E nessa luta, o educador que completaria 100 anos neste 2021, nos lembra de um ingrediente essencial: a esperança. Não se trata de uma esperança ingênua, quase mágica, que individualmente teria o poder de transformar a realidade. Segundo Freire: “Minha esperança é necessária mas não é suficiente. Ela só, não ganha a luta, mas sem ela a luta fraqueja e titubeia. Precisamos de herança crítica, como o peixe precisa da água despoluída.” (Freire, 1997, p. 5)

Paulo Freire nos fala de uma esperança atrelada à práxis, pois somente assim pode vir a ser uma realidade histórica. Como ele diz: é esperança do verbo esperançar. Esperançar é coletivo, é estar junto na luta contra opressões. É o que move a luta coletiva em prol de uma vida mais justa, ética, igualitária e comprometida.
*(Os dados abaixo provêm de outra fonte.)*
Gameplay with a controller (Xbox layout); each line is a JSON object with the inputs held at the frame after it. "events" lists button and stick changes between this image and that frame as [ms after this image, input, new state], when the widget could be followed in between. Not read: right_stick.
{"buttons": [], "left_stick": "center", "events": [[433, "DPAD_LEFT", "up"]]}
Esperançar, no atual cenário, já é – por si só – um gesto de luta. Como diz o grande educador (em mais uma de suas frases mais atuais do que nunca): “Num país como o Brasil, manter a esperança viva é, em si, um ato revolucionário.”

 

BUTLER, Judith. Quadros de Guerra – quando a vida é passível de luto? Rio de Janeiro: Civilização Brasileira, 2019.

FREIRE, Paulo. Pedagogia da autonomia: saberes necessários à prática educativa. São Paulo: Paz e Terra, 1996.

FREIRE, Paulo. Pedagogia da Esperança: um reencontro com a Pedagogia do Oprimido. Rio de Janeiro: Editora Paz e Terra S.A, 1997.